6. Blackburn later advised Trooper Hise that he had a hearing problem.
7. Blackburn was not the registered owner of the truck.
8. At some point during his conversation with Blackburn, Trooper Hise requested that his partner, Trooper Buddy Lambert, come to the scene.
9. Trooper Hise testified that if Blackburn had not consented to the additional questioning, he would have detained him. In response to defense counsel's question concerning whether Blackburn was really "free to go," Trooper Hise responded, "No, sir, I was lying to him." Trooper Hise testified that "in my internal dialect he was under investigative detention." In fact, Trooper Hise indicated that, based on his training, "[he knew] that they have to be free to go before [he] can say 'oh, by the way.'" The fact remains, however, that Trooper Hise represented to Blackburn that he was free to go. Furthermore, Blackburn clearly believed he was free to leave because he proceeded to turn around and start back toward the truck.

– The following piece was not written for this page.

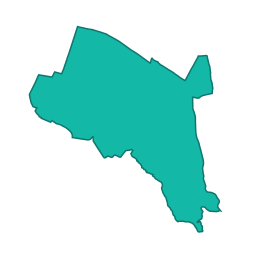 outline of Miguel Hidalgo, Distrito Federal, Mexico, rotated 277°
{"feature_id": "50627088B27674873291342", "entity_name": "Miguel Hidalgo", "entity_type": "district", "adm_level": 2, "iso_a3": "MEX", "parent_name": "Mexico", "parent_adm1": "Distrito Federal", "projection": "natural_earth1", "projection_center": [-99.216, 19.43], "detail": "fine", "context": "isolated", "style": "filled", "palette": "teal", "viewbox_px": 256, "rotation_deg": 277, "n_neighbors": 0, "source": "geoboundaries", "source_scale": "gbopen_adm2", "svg_char_len": 5628}
<svg xmlns="http://www.w3.org/2000/svg" viewBox="0 0 256 256"><g transform="rotate(277 128 128)"><path d="M137.6,31.1L136.9,35.0L133.6,33.8L131.5,35.4L129.9,37.5L129.4,38.0L128.5,38.6L128.3,38.6L128.1,40.0L127.9,40.6L127.8,40.8L127.5,40.8L127.1,40.7L124.3,50.5L126.1,51.6L123.6,56.3L123.4,58.4L123.0,60.6L121.8,63.4L120.9,66.1L119.0,69.2L118.0,70.6L116.8,72.0L115.7,72.7L114.5,73.5L113.2,73.7L112.1,73.9L111.7,73.9L111.7,77.0L111.4,82.9L111.3,89.6L111.5,90.5L111.7,90.9L111.9,91.4L112.5,92.2L113.2,92.8L115.0,93.9L115.1,94.0L115.3,94.3L115.2,94.4L114.2,94.6L112.6,94.9L111.4,95.0L110.5,95.3L109.8,95.9L107.8,97.6L104.6,100.2L96.2,107.3L95.7,107.8L95.6,108.1L95.6,108.5L95.6,109.0L97.6,111.3L97.5,112.7L96.8,115.0L96.9,115.3L97.0,115.7L97.2,116.0L97.4,116.3L99.0,117.4L99.4,117.7L99.5,118.0L99.5,118.5L99.0,120.8L98.5,121.9L98.2,122.8L98.1,123.5L98.1,123.8L98.2,124.1L98.4,124.3L98.8,124.7L101.4,126.1L104.6,128.1L105.0,128.4L105.2,128.6L105.3,128.8L105.4,129.1L105.5,129.4L106.0,131.6L106.3,132.6L106.6,133.5L107.1,133.9L107.1,134.1L107.0,134.3L106.6,134.9L106.4,135.2L106.2,135.6L104.2,134.6L102.8,134.0L102.1,134.5L100.9,135.2L100.4,135.6L100.1,136.0L99.7,136.9L99.2,138.3L98.4,139.6L98.2,139.9L97.8,140.4L97.5,140.6L96.8,140.6L96.4,140.8L96.2,141.0L96.1,141.7L96.2,142.0L95.3,142.3L95.0,142.5L94.9,142.8L94.6,143.1L94.4,143.6L94.1,144.2L94.0,144.4L93.6,144.8L93.1,145.4L92.5,145.6L92.4,145.9L91.7,146.3L91.2,146.3L90.9,146.4L90.4,146.5L90.2,146.7L90.1,146.9L90.0,147.6L89.8,148.2L89.5,148.5L89.3,148.6L88.8,148.8L88.8,149.1L88.7,149.8L88.6,150.1L88.3,150.5L87.8,150.8L87.3,151.0L87.2,151.5L87.1,151.9L86.7,152.0L86.2,151.8L86.0,152.2L86.1,152.8L86.0,153.1L85.8,153.8L85.9,154.3L85.8,154.5L85.7,154.8L85.5,155.6L85.3,155.7L85.3,156.4L84.8,158.5L84.5,158.2L84.2,158.1L83.9,158.1L83.5,158.2L83.3,158.5L83.0,158.9L82.8,159.9L81.2,161.2L80.9,161.6L80.7,162.1L80.2,163.3L79.1,165.4L78.3,167.5L78.0,167.9L77.5,168.3L76.9,168.7L75.4,169.2L74.9,169.1L74.3,169.1L73.0,168.7L72.4,168.7L71.9,168.8L70.6,169.4L67.6,170.8L66.3,172.0L65.6,172.2L64.9,172.6L63.9,174.0L62.3,174.6L59.2,176.0L57.4,176.6L56.5,176.7L55.8,177.0L55.4,177.4L55.1,177.9L54.6,178.4L54.1,179.1L53.7,179.6L52.4,180.3L51.8,180.8L51.4,181.5L50.7,182.2L49.2,182.6L48.1,183.1L46.9,183.8L45.9,185.3L43.9,185.8L42.9,186.5L42.0,187.5L41.1,188.8L41.5,189.9L41.9,191.1L41.9,191.8L41.9,192.5L41.9,192.8L42.2,193.6L42.1,194.5L42.0,195.6L41.9,196.3L41.9,197.0L42.2,198.3L42.2,199.1L42.2,200.2L41.3,203.5L40.0,205.3L35.9,208.7L34.2,209.7L33.8,210.0L33.7,210.2L33.5,210.5L33.5,210.8L33.6,211.8L34.0,213.0L34.2,214.1L34.2,214.3L34.3,214.5L35.0,214.8L35.4,214.7L35.8,214.2L36.0,214.1L39.4,213.8L39.6,213.7L40.5,212.7L40.8,212.5L41.0,212.4L41.3,212.3L42.1,212.2L42.5,212.0L43.0,211.8L43.5,211.4L43.8,211.2L43.9,210.8L43.9,210.6L43.0,209.4L42.9,209.2L42.8,208.9L42.8,208.6L42.8,208.4L43.0,208.3L43.5,208.4L44.0,208.8L44.8,209.5L46.2,211.2L46.6,211.7L46.7,212.0L46.8,212.1L47.5,212.2L48.8,212.4L49.6,212.4L50.0,212.3L50.8,211.9L51.3,211.8L52.1,211.9L52.8,212.0L53.3,212.2L54.0,212.5L54.4,212.4L54.7,212.2L56.1,210.8L56.5,210.5L56.8,210.4L57.1,210.4L58.0,210.5L58.3,210.7L58.7,211.2L58.9,211.8L58.9,212.2L58.8,213.0L58.5,214.3L58.1,214.8L57.0,215.9L56.8,216.1L56.3,217.3L55.7,218.6L55.5,219.1L55.4,219.5L55.8,225.9L55.9,226.4L56.5,228.0L56.9,228.6L57.1,229.0L57.2,229.4L57.1,229.9L59.9,227.2L60.4,226.9L61.4,226.5L62.0,226.5L62.8,226.6L65.0,227.5L65.9,227.6L66.4,227.6L66.9,227.4L68.1,226.6L69.5,225.2L70.0,224.8L71.3,224.0L71.8,223.6L72.4,223.1L72.9,222.5L73.2,221.9L73.4,221.4L74.1,218.8L74.2,218.0L74.1,215.1L74.2,214.7L74.3,214.2L74.6,213.9L76.1,212.5L76.5,212.3L76.9,212.1L77.4,212.1L77.9,212.1L79.1,212.2L79.6,212.2L80.0,212.1L80.5,212.0L81.1,211.7L86.3,209.2L86.8,209.0L87.5,209.0L88.9,209.1L89.4,209.1L89.8,209.0L90.2,208.9L92.0,208.2L95.5,207.3L97.2,206.9L97.9,206.9L99.7,207.2L101.8,207.3L104.6,206.8L107.6,205.7L115.4,202.7L118.9,201.2L121.8,200.2L122.5,199.8L123.7,199.2L125.4,198.2L126.1,197.7L129.5,196.5L130.3,196.2L135.6,195.2L142.1,194.2L147.3,193.5L148.2,193.2L149.1,192.8L151.9,191.6L154.4,190.3L154.8,190.1L155.7,189.9L160.0,189.3L161.8,189.0L166.4,188.4L166.4,189.6L166.1,193.3L166.2,193.9L166.4,194.5L166.5,194.9L167.0,195.4L168.2,196.5L168.5,196.9L169.1,198.0L169.5,198.7L170.9,202.5L171.6,204.5L172.6,207.4L173.7,207.3L175.5,207.2L177.7,207.3L177.9,207.3L180.2,206.6L181.5,206.2L182.4,206.1L185.6,204.7L186.0,204.4L186.3,204.2L187.1,204.1L188.1,203.9L188.6,203.9L191.4,203.2L192.6,203.3L199.2,201.6L201.2,200.5L209.3,197.6L209.4,197.3L209.4,196.7L209.4,196.4L208.6,193.0L208.2,190.7L208.0,189.0L206.8,188.7L205.0,188.0L197.9,185.2L194.5,183.7L190.8,182.3L185.6,180.3L182.0,178.9L183.5,175.4L184.7,173.0L185.5,171.7L186.2,170.4L187.2,168.3L187.8,167.5L189.5,164.2L190.9,160.9L194.2,154.0L194.6,153.0L194.8,152.2L195.4,151.8L196.1,150.5L196.4,150.2L196.6,150.1L196.9,150.0L197.2,149.5L197.4,149.2L197.6,148.2L197.7,147.9L197.6,147.7L197.8,147.1L199.0,144.5L199.1,144.3L199.3,144.2L199.5,144.1L200.2,143.4L200.1,143.2L199.9,143.0L199.0,142.7L198.4,142.7L197.9,142.7L195.1,142.1L198.0,136.7L202.7,128.3L205.8,121.6L206.7,119.9L209.0,115.8L210.8,112.5L212.5,109.4L213.1,108.2L216.3,100.5L217.2,98.0L218.2,96.0L218.5,95.4L218.6,95.0L219.4,91.0L221.3,80.6L221.4,76.3L221.6,74.3L222.3,67.0L222.5,65.6L195.5,60.4L194.4,60.2L192.8,59.8L190.6,59.3L188.3,58.9L186.5,58.5L184.3,58.1L182.4,57.6L180.0,57.2L179.8,57.2L173.7,55.5L174.2,51.8L174.7,48.4L172.4,47.6L169.3,46.4L169.9,32.9L168.0,32.2L162.6,30.7L160.6,30.0L156.0,28.4L151.5,26.8L149.7,26.2L149.0,26.1L146.4,26.9L144.2,27.7L141.2,28.8L138.2,30.8L137.6,31.1Z" fill="#14b8a6" stroke="#0f766e" stroke-width="1.5"/></g></svg>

10. Trooper Hise testified that he is very familiar with the smell of marijuana.
11. Blackburn's reliance on United States v. Lopez-Valdez, 178 F.3d 282 (5th Cir. 1999), United States v. King, 244 F.3d 736 (9th Cir. 2001), and United States v. Twilley, 222 F.3d 1092 (9th Cir. 2000), is unavailing, insofar as all three cases are factually distinguishable. In this case, Trooper Hise was not mistaken as to the scope of the applicable law, Okla. Stat. Ann. tit. 47, § 11-1401(I). Rather, he was simply unaware that, on May 12, 2000, the Oklahoma Turnpike Authority had not changed the official speed limit for the area in question, in accordance with applicable procedures under Oklahoma law. Trooper Hise should not have been required to anticipate this fact. Cf. Michigan v. DeFillippo, 443 U.S. 31, 37-38 (1979) ("A prudent officer, in the course of determining whether respondent had committed an offense under all the circumstances shown by this record, should not have been required to anticipate that a court would later hold the ordinance unconstitutional."). Further, Blackburn was still operating his vehicle in violation of Oklahoma law. See Okla. Stat. Ann. tit. 47, § 11-1401(K) ("All vehicles traveling on a turnpike shall comply at all times with signs placed on the turnpike regulating traffic thereon.").
12. Here, we refer to the time it took Trooper Hise to issue the warning.